* [Task brief] Whenever a line below includes the string "Guias", show it.

* [Data for processing]
======
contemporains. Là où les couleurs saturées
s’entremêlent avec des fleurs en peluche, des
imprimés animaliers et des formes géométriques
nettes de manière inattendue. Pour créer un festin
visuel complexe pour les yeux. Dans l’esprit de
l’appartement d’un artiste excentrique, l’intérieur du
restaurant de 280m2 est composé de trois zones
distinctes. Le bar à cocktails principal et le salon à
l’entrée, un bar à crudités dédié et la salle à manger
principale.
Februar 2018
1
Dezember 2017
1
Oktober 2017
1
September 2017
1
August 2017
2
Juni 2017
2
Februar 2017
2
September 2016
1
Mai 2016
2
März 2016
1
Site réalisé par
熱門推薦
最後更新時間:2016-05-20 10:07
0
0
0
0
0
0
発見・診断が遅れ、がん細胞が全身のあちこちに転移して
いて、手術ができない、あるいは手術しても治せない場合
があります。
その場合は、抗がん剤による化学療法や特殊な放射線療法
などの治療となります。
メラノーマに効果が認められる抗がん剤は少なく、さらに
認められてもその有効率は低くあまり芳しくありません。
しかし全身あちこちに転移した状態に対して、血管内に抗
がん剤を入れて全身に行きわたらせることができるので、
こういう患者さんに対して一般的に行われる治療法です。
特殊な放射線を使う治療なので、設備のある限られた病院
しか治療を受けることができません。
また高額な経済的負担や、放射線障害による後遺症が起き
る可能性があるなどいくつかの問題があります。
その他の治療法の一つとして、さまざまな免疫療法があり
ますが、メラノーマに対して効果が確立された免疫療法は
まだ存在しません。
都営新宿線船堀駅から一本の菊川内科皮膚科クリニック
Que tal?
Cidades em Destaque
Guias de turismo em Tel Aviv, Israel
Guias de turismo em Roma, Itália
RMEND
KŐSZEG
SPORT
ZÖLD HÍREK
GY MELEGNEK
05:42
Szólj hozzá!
======
* [Written response]
Guias de turismo em Tel Aviv, Israel
Guias de turismo em Roma, Itália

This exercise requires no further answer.